After Your D.U.I. Arrest--Part II

If you refused your B.A.C. test, or consented and had a B.A.C. level at or above 0.08 g Ethanol/100 ml, you've received an Administrative License Suspension.  This suspension was anywhere from 180 days to 2 years, depending upon your driving record.  If you refused your B.A.C. test, any criminal suspension will run consecutively.  If you consented, any criminal suspension will run concurrently.  Additionally, criminal court judges will likely impose a stiffer sentence on someone who refused a B.A.C. test.

Given this, why would anyone refuse a BAC test?  Findings by the National Highway Traffic Safety Administration (NHTSA) show that those who refused received higher fines and longer jail terms.  New Hampshire residents refused more than any other state's drivers: Almost one-quarter (22.4 percent) who were arrested refused to submit to a BAC test.  I have no idea why New Hampshire residents show such poor legal judgment.

There are four possible DWI/DUI charges.  Which one you are charged with, and the penalty, will be indicated on your Complaint. The most basic charge, DUI, is classified as a class B misdemeanor and a crime. Although you cannot go to jail for a simple first-offense DUI conviction, both DUI 2nd offense and aggravated DUI each carry the possibility of a year in jail. If you are charged with felony aggravated DUI based on serious bodily injury (including to yourself), you face up to seven years in prison; a fourth-offense DUI is also a felony.

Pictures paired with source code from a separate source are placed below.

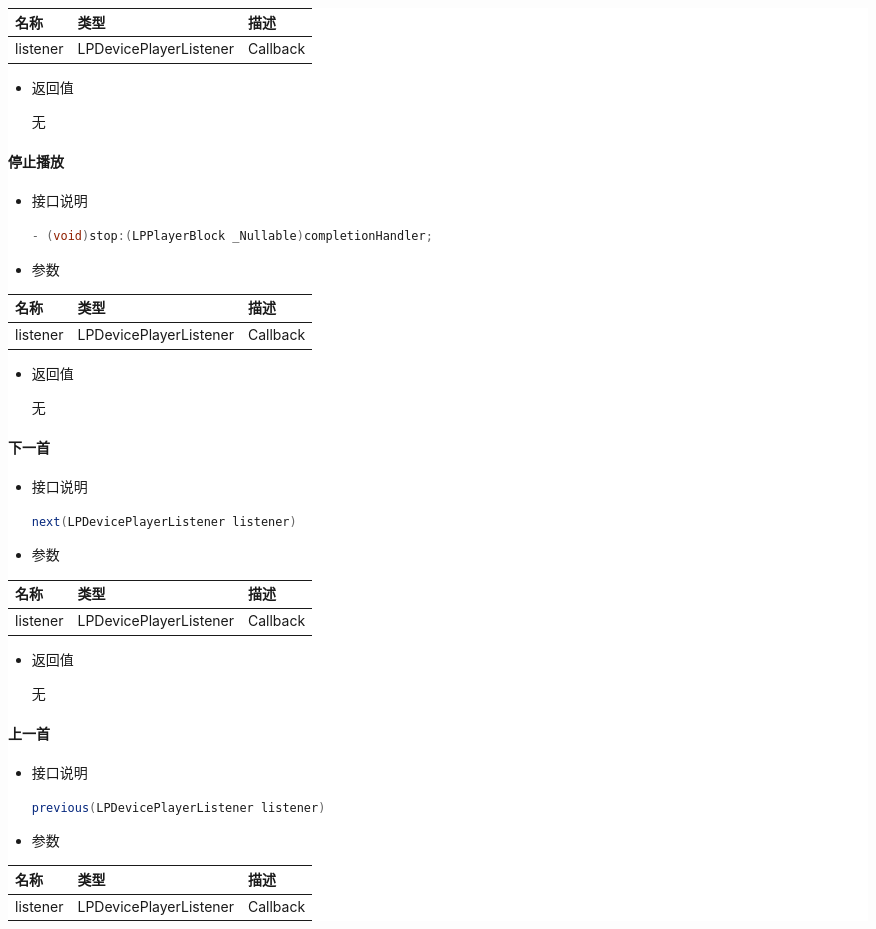 | 名称         | 类型                     | 描述                                            |
| :----------- | :----------------------- | :---------------------------------------------- |
| listener     | LPDevicePlayerListener   | Callback                                        |

- 返回值

    无

#### 停止播放

- 接口说明

    ``` Java
    - (void)stop:(LPPlayerBlock _Nullable)completionHandler;
    ```

- 参数

| 名称         | 类型                     | 描述                                            |
| :----------- | :----------------------- | :---------------------------------------------- |
| listener     | LPDevicePlayerListener   | Callback                                        |

- 返回值

    无

#### 下一首

- 接口说明

    ``` Java
    next(LPDevicePlayerListener listener)
    ```

- 参数

| 名称         | 类型                     | 描述                                            |
| :----------- | :----------------------- | :---------------------------------------------- |
| listener     | LPDevicePlayerListener   | Callback                                        |

- 返回值

    无

#### 上一首

- 接口说明

    ``` Java
    previous(LPDevicePlayerListener listener)
    ```

- 参数

| 名称         | 类型                     | 描述                                            |
| :----------- | :----------------------- | :---------------------------------------------- |
| listener     | LPDevicePlayerListener   | Callback                                        |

A regular, first-offense DUI conviction is punishable by a fine of between $500.00 and $1,200.00, plus a standard penalty assessment of 20% of the amount of the fine, and a mandatory minimum license loss of ninety days, with a maximum loss of two years. The minimum license loss that the Court may impose is nine months, but six months of that period may be suspended by the Court if you enter into a mandatory alcohol treatment program within forty-five days of the date of your conviction.

In certain unusual circumstance such as having a prior DUI on your record within the last ten years (even though you are not formally charged with DUI, 2nd offense), you face substantially higher minimum penalties plus a seven-day residential treatment program. If you are under twenty-one years of age at the time of the offense, you face a minimum revocation of one year, and if you are under twenty, in addition to the one year minimum imposed by the Court, you face and additional loss that can vary from twenty to ninety days, depending on your prior record.

Upon conviction of any DUI offense, you also must complete a state-approved DUI training course prior to restoration of your license or operating privilege. For a first offense DUI, you must attend and complete a state-approved 20-hour program and any recommended aftercare, including attendance at AA and/or further alcohol treatment. Some of these programs meet in the evening, some on weekends.  This state-approved program is called an Impaired Driver Intervention Program, or IDIP.

Again, if this is your first DUI offense, and you complete an IDIP program, your criminal court license suspension will be reduced from nine months to three months...in theory.  It turns out that though the IDIP  program is only 20 hours, the aftercare that is assigned usually ends up being longer than the original nine month non-reduced suspension.

Oh, and you'll end up paying $460 for the IDIP program and hundreds for assigned aftercare.

My next post will be about the Alcohol Treatment Centers that run IDIP programs.  The people who run them are, in general, stupid, incompetent, former alcoholics, now turned fundamentalist Christians via Alcoholics Anonymous.  They will teach you that you are powerless to your disease of alcoholism and that the only cure is through God.  

Welcome my friend, welcome to the machine.